For millennials, writes Purple, earlier technology “was still subordinate to us rather than the other way around.” Nowadays, of course, “the internet is both everywhere and forever, a permanent and instantly accessible rap sheet.” It’s also responsible in varying degrees for the “smartphone surveillance state,” the meteoric rise of self-centeredness, conspiracy theories and the mistrust and harm they cause, as well as the ubiquity of online porn, loneliness and our declining life expectancy. He blames Twitter in particular for stripping “our national conversation of its sympathy,” for dehumanizing us and leading us to forget some cardinal values: “charity, forgiveness, love, modesty, privacy and self-restraint.”

Purple further captures the American spirit with relatable accounts of the destructive effects of deindustrialization that lead to the “hollowing-out of flyover towns” like the one he grew up in, of the “abject usefulness of Congress” and in an especially eye-opening chapter, what our lack of interest in returning to the Moon says about our national identity.

For all this, Purple retains an upbeat energy that enables him to consider potential answers with the aid of a tapestry of facts and anecdotes.
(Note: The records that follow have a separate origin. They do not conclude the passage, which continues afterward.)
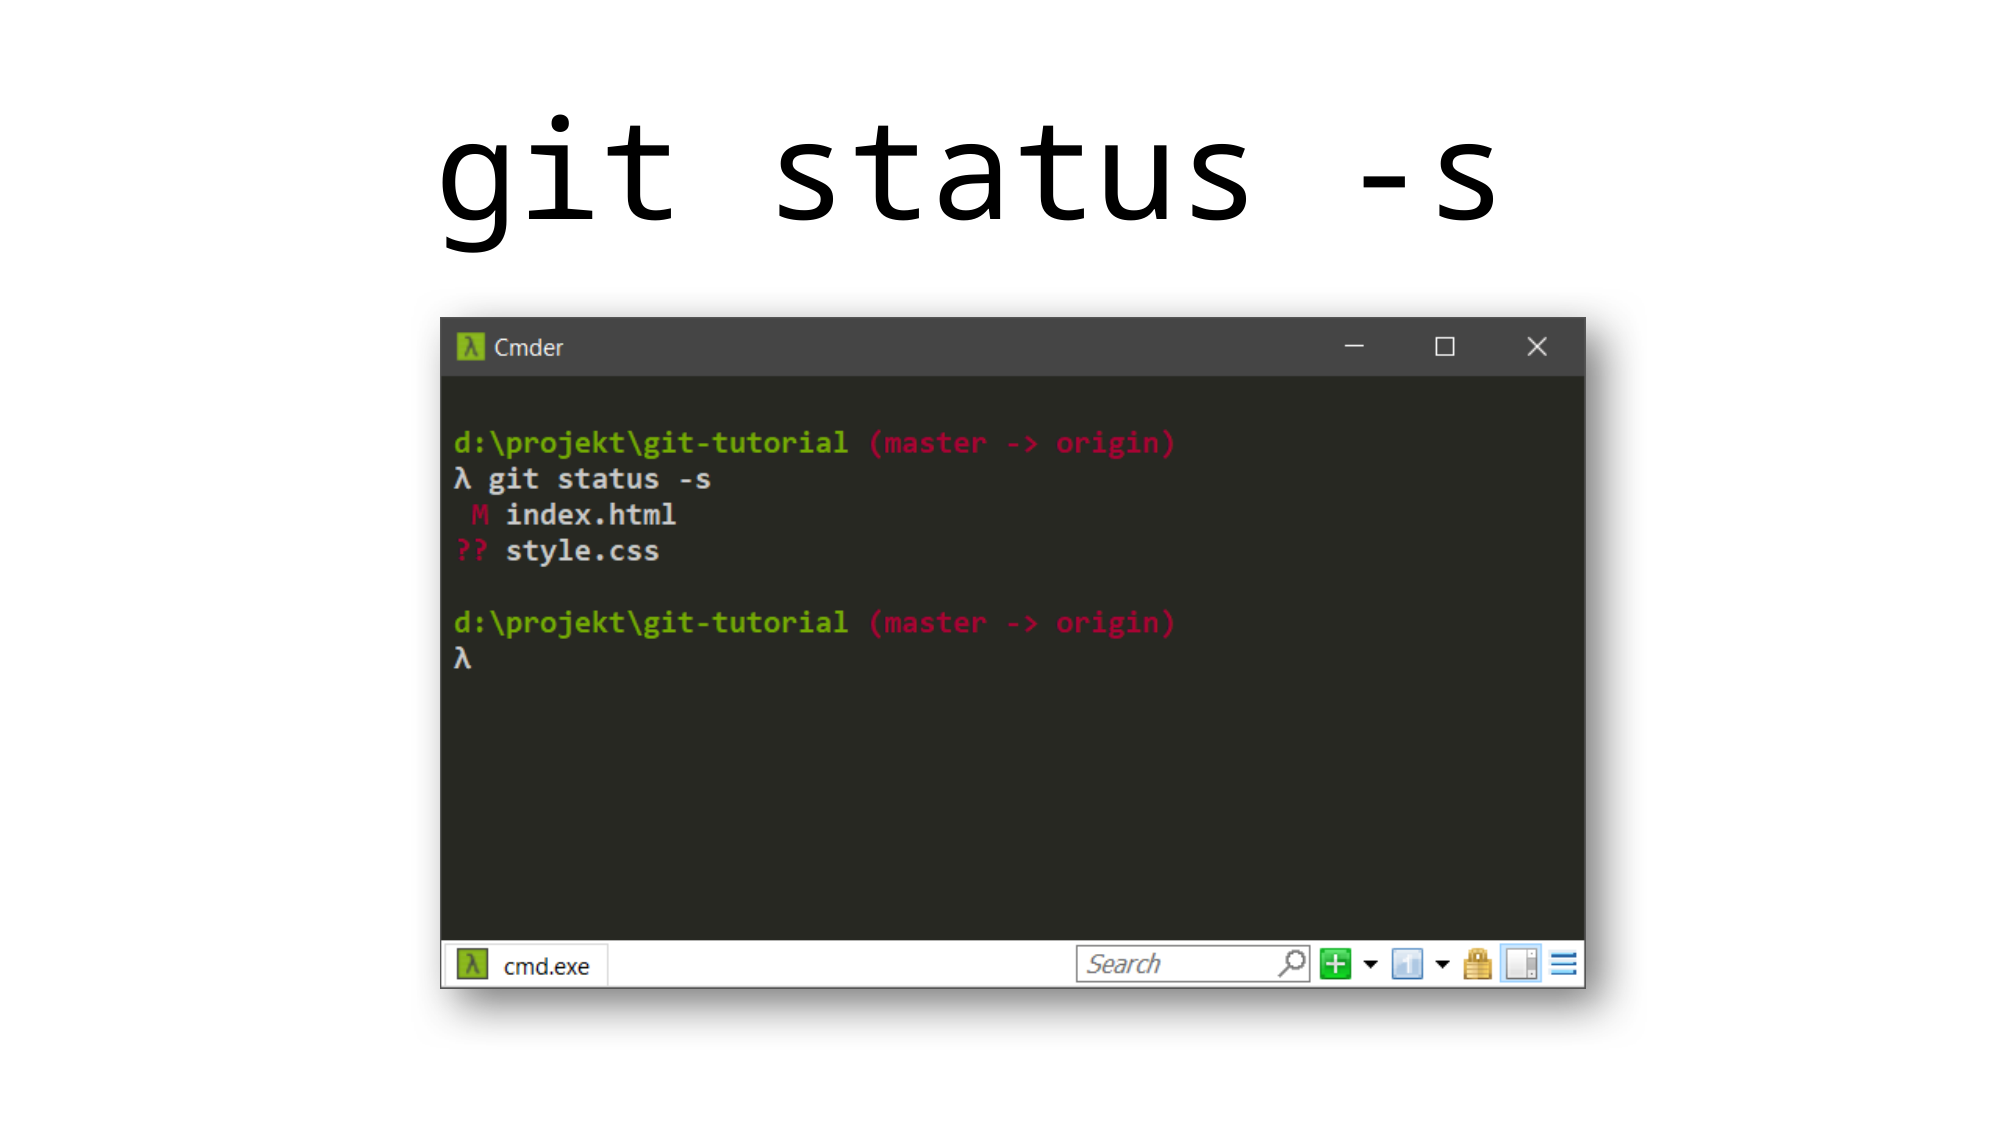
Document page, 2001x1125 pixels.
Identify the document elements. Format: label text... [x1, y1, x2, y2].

picture [440, 317, 1586, 990]
title git status -s [150, 52, 1876, 297]
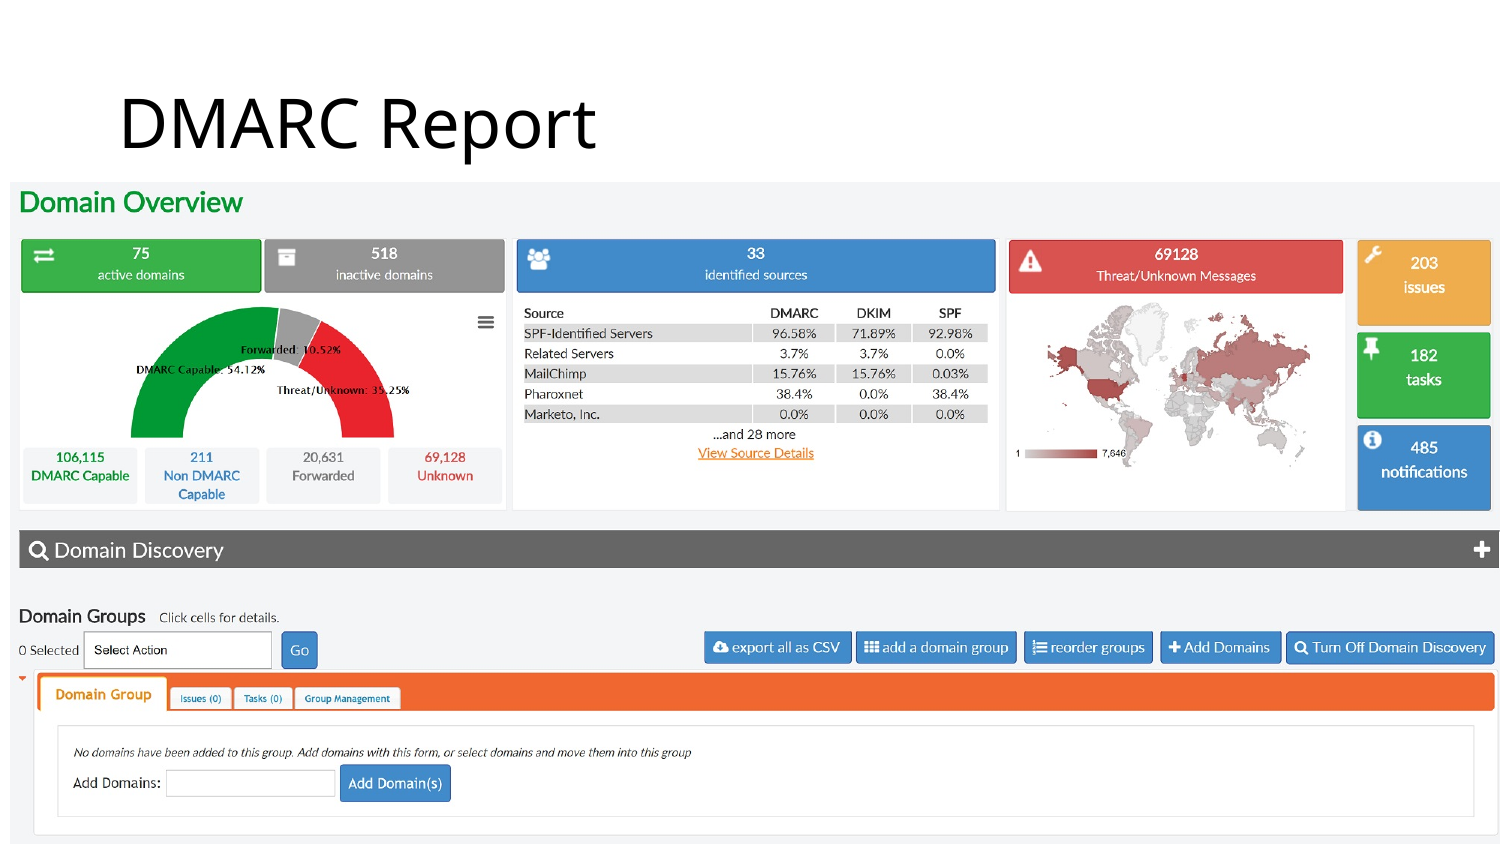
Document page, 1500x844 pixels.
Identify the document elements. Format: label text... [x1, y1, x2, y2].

title DMARC Report [103, 44, 1397, 182]
picture [10, 182, 1500, 844]
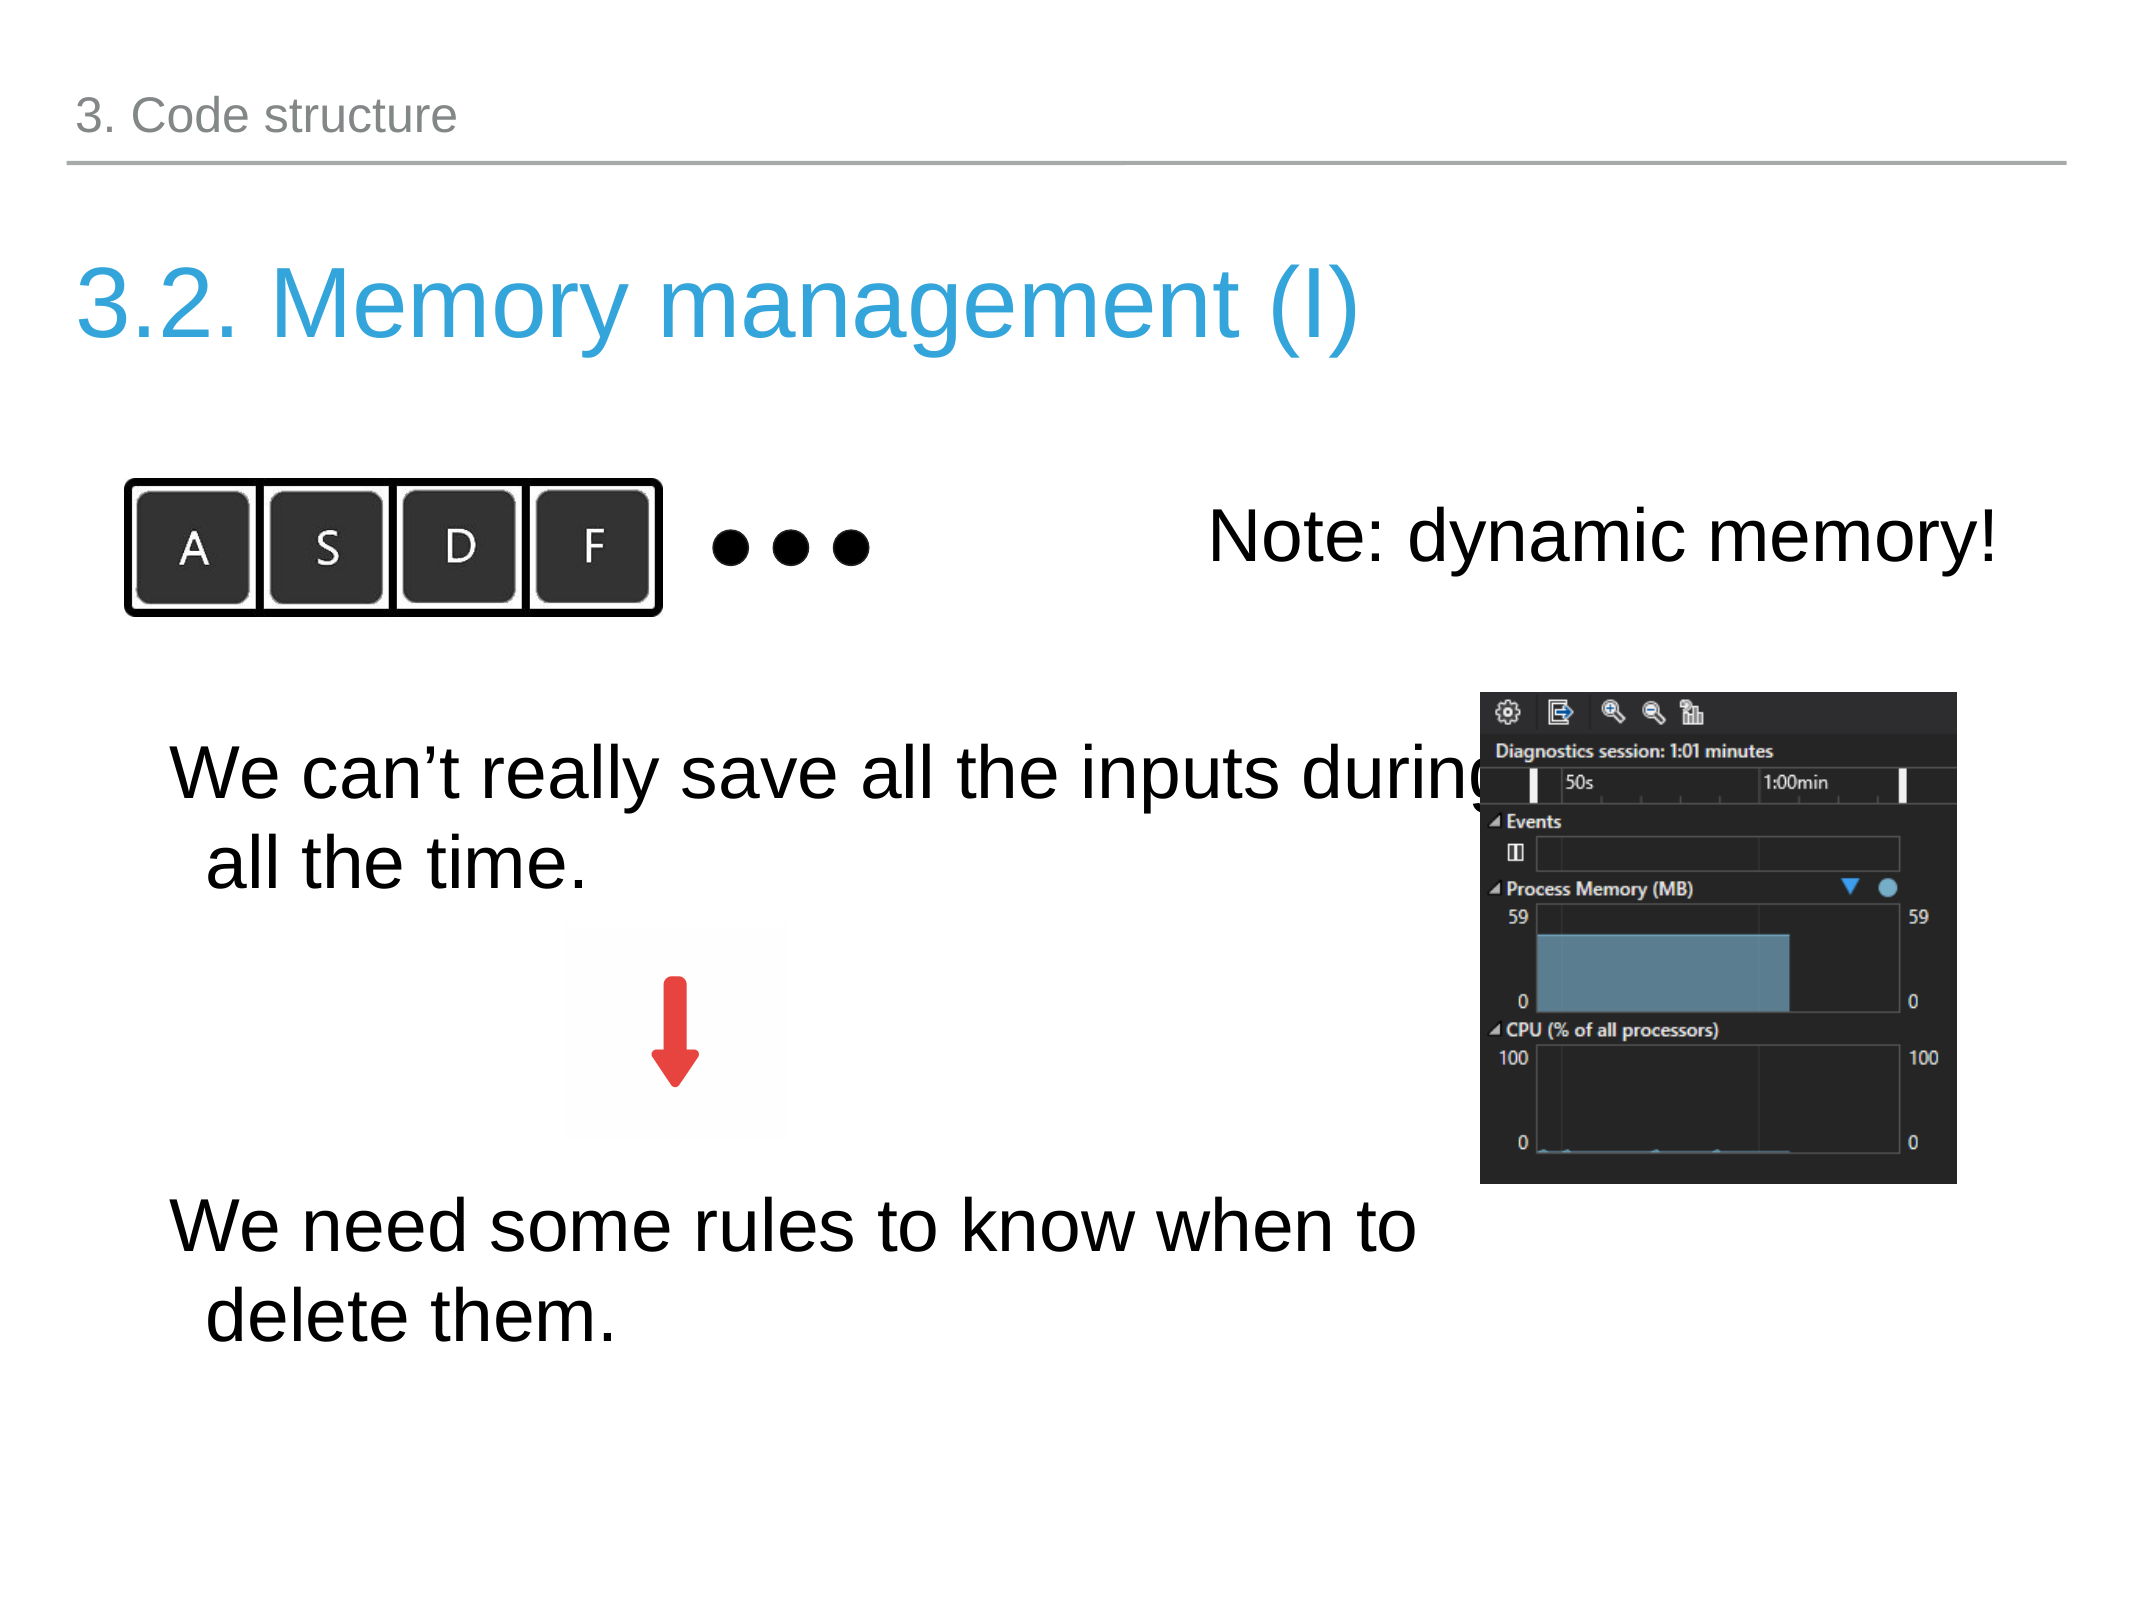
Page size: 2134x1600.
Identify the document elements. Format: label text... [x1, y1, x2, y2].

list 3. Code structure [66, 75, 1900, 150]
picture [564, 920, 786, 1140]
text_box [833, 530, 869, 566]
list We can’t really save all the inputs during all the time. [124, 715, 1474, 922]
picture [1479, 692, 1957, 1184]
title 3.2. Memory management (I) [66, 252, 2067, 539]
text_box [713, 530, 749, 566]
text_box [773, 530, 809, 566]
list Note: dynamic memory! [1162, 478, 2056, 617]
picture [124, 478, 663, 618]
list We need some rules to know when to delete them. [124, 1167, 1526, 1374]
His writing is powerful and memorable. My favorite line illustrates how the US overcame the anti-American trope that our beer “tastes like piss.” He writes: “The average beer consumer was no longer a portly fella in a Dallas Cowboys T-shirt sitting on the couch. He was a pencil-thin mustachioed hipster murmuring, ‘mmm, hints of pinecones and formaldehyde,’ as he sniffed his octuple-imperial Gulf Coast IPA from out of a tulip glass.”

Decline from the Top connects a lot of dots while somehow managing to make deeply perceptive reflections seem like light reading. Purple acknowledges that “the complete picture” of American decline is “complicated and not yet finished” and observes, “We got here through decisions we made freely, and we may yet get out of here through decisions made more wisely.”

The first wise decision we can all make is to read this book, absorb its wisdom and start treating one another with the empathy and good humor the author exhibits in spades.